WORK REQUIRED:
Rewrite all the rows below with "zero-indexed" swapped for "0-based" and nothing else altered. Omit the pictures from your answer.

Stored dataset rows
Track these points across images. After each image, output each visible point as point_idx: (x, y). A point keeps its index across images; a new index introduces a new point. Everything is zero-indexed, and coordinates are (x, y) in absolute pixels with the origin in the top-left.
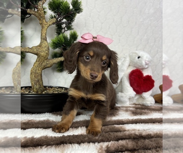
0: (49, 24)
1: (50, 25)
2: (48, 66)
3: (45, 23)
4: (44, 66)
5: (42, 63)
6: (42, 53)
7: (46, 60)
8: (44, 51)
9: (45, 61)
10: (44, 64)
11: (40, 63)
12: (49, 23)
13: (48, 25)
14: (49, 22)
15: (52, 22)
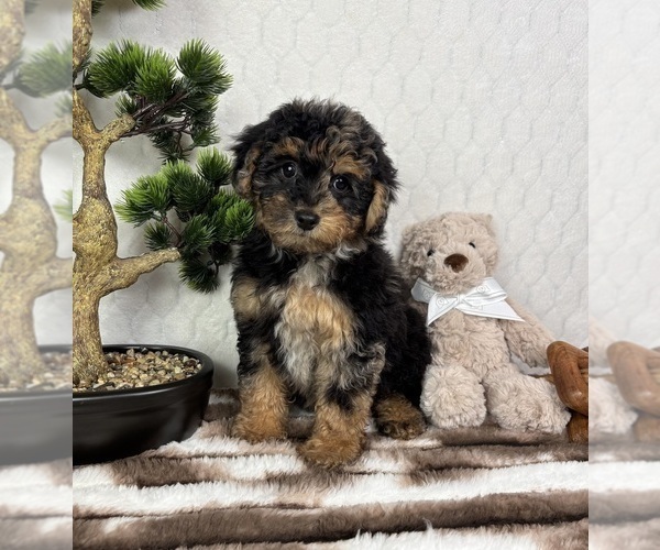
0: (106, 138)
1: (111, 142)
2: (117, 283)
3: (91, 136)
4: (104, 285)
5: (95, 276)
6: (88, 244)
7: (109, 265)
8: (92, 238)
9: (107, 267)
10: (101, 278)
11: (85, 277)
12: (107, 135)
13: (105, 142)
14: (105, 132)
15: (118, 130)
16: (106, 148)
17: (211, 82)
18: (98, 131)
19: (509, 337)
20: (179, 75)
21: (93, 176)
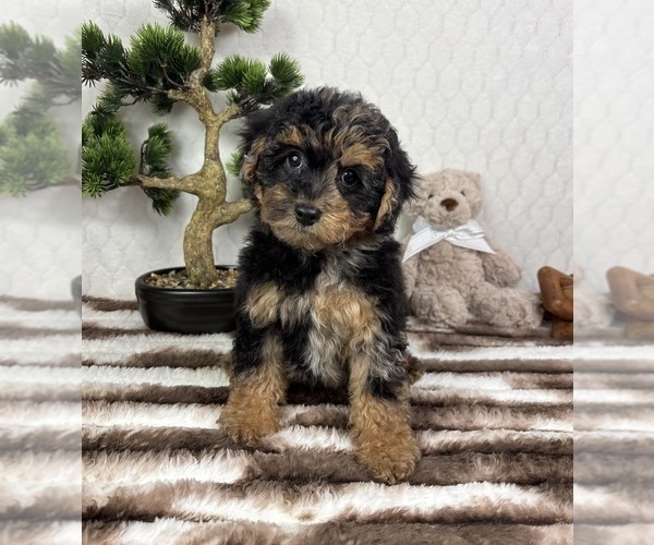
1: (224, 122)
2: (225, 219)
3: (211, 118)
4: (216, 220)
5: (211, 213)
6: (208, 191)
7: (220, 207)
8: (211, 187)
11: (204, 214)
12: (222, 117)
13: (220, 122)
14: (220, 115)
15: (228, 115)
16: (220, 126)
17: (291, 80)
18: (216, 115)
19: (486, 264)
20: (269, 76)
21: (211, 145)
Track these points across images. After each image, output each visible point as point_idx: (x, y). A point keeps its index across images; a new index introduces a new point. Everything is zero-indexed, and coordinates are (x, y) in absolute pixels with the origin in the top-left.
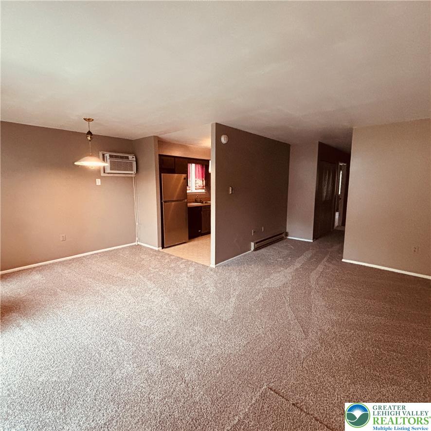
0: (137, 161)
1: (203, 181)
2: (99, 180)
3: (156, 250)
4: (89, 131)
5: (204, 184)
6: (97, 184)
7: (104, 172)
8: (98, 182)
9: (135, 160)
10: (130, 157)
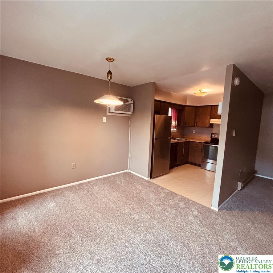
0: (133, 104)
1: (176, 122)
2: (105, 118)
3: (146, 180)
4: (110, 71)
5: (176, 124)
6: (103, 122)
7: (109, 112)
8: (104, 120)
9: (132, 103)
10: (129, 100)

RESULT OF THIS TASK:
Track these points across images. After each image, output each visible point as point_idx: (x, y). A point keeps its index across images; a new index introduces a new point. Everything is 0-based, and coordinates are (x, y) in absolute pixels with the origin in the top-left.
0: (49, 24)
1: (50, 25)
2: (48, 66)
3: (45, 23)
4: (44, 66)
5: (42, 63)
6: (42, 53)
7: (46, 60)
8: (44, 51)
9: (45, 61)
10: (44, 64)
11: (40, 63)
12: (49, 23)
13: (48, 25)
14: (49, 22)
15: (52, 22)
0: (106, 138)
1: (111, 142)
2: (117, 283)
3: (91, 136)
4: (104, 285)
5: (95, 276)
6: (88, 244)
7: (109, 265)
8: (92, 238)
9: (107, 267)
10: (101, 278)
11: (85, 277)
12: (107, 135)
13: (105, 142)
14: (105, 132)
15: (118, 130)
16: (106, 148)
17: (211, 82)
18: (98, 131)
19: (509, 337)
20: (179, 75)
21: (93, 176)
1: (224, 122)
2: (225, 219)
3: (211, 118)
4: (216, 220)
5: (211, 213)
6: (208, 191)
7: (220, 207)
8: (211, 187)
11: (204, 214)
12: (222, 117)
13: (220, 122)
14: (220, 115)
15: (228, 115)
16: (220, 126)
17: (291, 80)
18: (216, 115)
19: (486, 264)
20: (269, 76)
21: (211, 145)
Track these points across images. After each image, output each visible point as point_idx: (x, y). A point keeps its index across images; a new index introduces a new point. Everything is 0-based, and coordinates are (x, y) in absolute pixels with the origin in the top-left.
0: (137, 161)
1: (203, 181)
2: (99, 180)
3: (156, 250)
4: (89, 131)
5: (204, 184)
6: (97, 184)
7: (104, 172)
8: (98, 182)
9: (135, 160)
10: (130, 157)
0: (133, 104)
1: (176, 122)
2: (105, 118)
3: (146, 180)
4: (110, 71)
5: (176, 124)
6: (103, 122)
7: (109, 112)
8: (104, 120)
9: (132, 103)
10: (129, 100)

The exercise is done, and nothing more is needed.